ASSIGNED TASK 1> In the passage about the Aksyon newscasts, what post was Cherie Mercado appointed to before she left the newscast?
ASSIGNED TASK 2> Reproduce word for word the part of the passage about the Aksyon newscasts between "On July 15, 2016, Cherie" and "degree in college.", inclusive.

In May 2016, after the Bilang Pilipino 2016 election coverage, all Aksyon newscasts continued to utilize the new studio with a large LED. Unlike ABS-CBN News, and GMA News who came back in their respective newscast studios after the coverage, News5 considered the Election studio as their new studio for all of its editions. However, 4:3 graphics, title cards, and OBB didn't change. There was also a time that Sports5 used the studio for the announcement of the Gilas Pilipinas line-up prior to the FIBA Olympic Qualifying Tournament in July (with the Philippines as one of the host countries).

On July 15, 2016, Cherie Mercado left the newscast after six years with TV5 (from Aksyon Weekend, Aksyon JournalisMO, Pilipinas News, to Aksyon sa Tanghali), after she was appointed as the Press Officer and spokesperson to the newly created Department of Transportation. She, went to a private life with her family after resigning from her post in May the following year. In 2018, she was hired by CNN Philippines (a local franchise of CNN which, ironically, became TV5's former partner in sharing international news content via AksyonTV's defunct CNN Konek, currently as RPTV) to anchor the late evening edition of Newsroom, replacing Mitzi Borromeo who'll leave the channel to pursue an advance degree in college.

DATA EXCERPTS>
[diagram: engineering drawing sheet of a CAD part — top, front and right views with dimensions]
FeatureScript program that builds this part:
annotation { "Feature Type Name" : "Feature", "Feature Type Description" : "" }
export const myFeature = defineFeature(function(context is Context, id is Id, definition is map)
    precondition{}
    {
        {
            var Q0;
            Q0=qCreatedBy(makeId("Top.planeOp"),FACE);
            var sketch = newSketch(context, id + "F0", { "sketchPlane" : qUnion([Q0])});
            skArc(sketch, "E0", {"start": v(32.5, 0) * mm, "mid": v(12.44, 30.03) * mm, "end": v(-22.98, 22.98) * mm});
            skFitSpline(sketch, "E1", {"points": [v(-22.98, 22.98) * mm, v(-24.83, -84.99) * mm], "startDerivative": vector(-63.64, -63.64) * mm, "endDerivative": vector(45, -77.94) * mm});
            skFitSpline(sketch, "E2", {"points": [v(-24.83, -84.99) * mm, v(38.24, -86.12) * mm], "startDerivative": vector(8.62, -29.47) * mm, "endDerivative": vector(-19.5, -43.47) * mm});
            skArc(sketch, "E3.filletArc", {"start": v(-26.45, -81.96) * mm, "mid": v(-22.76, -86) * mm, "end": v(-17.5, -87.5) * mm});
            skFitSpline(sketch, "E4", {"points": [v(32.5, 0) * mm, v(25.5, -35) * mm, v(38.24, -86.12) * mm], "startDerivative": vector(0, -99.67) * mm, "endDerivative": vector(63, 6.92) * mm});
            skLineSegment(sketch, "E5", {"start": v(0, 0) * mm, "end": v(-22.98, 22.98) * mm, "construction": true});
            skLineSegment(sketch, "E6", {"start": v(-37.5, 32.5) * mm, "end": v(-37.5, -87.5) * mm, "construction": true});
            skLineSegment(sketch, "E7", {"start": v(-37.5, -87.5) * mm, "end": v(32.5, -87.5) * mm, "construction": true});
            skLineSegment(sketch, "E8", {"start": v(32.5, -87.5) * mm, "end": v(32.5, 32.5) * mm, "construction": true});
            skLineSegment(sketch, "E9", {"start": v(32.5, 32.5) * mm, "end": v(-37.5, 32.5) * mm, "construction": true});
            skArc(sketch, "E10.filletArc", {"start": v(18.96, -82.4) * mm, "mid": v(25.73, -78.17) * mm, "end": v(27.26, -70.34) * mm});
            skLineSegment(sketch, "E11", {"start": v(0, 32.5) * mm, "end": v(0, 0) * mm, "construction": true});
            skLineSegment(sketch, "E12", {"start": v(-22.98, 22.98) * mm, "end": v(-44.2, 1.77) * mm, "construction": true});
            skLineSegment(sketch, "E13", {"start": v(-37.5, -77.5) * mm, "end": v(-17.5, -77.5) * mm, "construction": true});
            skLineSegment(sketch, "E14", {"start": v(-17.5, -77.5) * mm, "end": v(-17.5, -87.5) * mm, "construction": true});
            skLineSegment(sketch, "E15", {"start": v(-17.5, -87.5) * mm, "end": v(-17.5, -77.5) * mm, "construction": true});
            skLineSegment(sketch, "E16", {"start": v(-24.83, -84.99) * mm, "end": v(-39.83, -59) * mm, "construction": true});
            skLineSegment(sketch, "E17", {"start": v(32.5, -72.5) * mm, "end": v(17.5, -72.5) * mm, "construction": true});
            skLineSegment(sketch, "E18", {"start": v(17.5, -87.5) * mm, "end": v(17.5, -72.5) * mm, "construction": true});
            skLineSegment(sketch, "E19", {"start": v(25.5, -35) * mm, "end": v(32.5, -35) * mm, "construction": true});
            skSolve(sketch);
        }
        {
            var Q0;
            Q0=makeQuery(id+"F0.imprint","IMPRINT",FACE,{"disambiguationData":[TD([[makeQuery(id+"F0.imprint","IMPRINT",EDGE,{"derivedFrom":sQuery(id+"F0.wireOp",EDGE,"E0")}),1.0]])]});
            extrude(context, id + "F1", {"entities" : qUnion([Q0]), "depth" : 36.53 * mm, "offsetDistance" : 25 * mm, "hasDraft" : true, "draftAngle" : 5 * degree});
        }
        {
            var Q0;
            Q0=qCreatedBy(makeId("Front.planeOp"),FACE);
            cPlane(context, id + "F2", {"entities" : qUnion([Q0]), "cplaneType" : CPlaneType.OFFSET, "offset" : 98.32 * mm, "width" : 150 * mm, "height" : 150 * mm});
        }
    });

RESPONSE AREA 1> Press Officer and spokesperson to the newly created Department of Transportation.

RESPONSE AREA 2>
On July 15, 2016, Cherie Mercado left the newscast after six years with TV5 (from Aksyon Weekend, Aksyon JournalisMO, Pilipinas News, to Aksyon sa Tanghali), after she was appointed as the Press Officer and spokesperson to the newly created Department of Transportation. She, went to a private life with her family after resigning from her post in May the following year. In 2018, she was hired by CNN Philippines (a local franchise of CNN which, ironically, became TV5's former partner in sharing international news content via AksyonTV's defunct CNN Konek, currently as RPTV) to anchor the late evening edition of Newsroom, replacing Mitzi Borromeo who'll leave the channel to pursue an advance degree in college.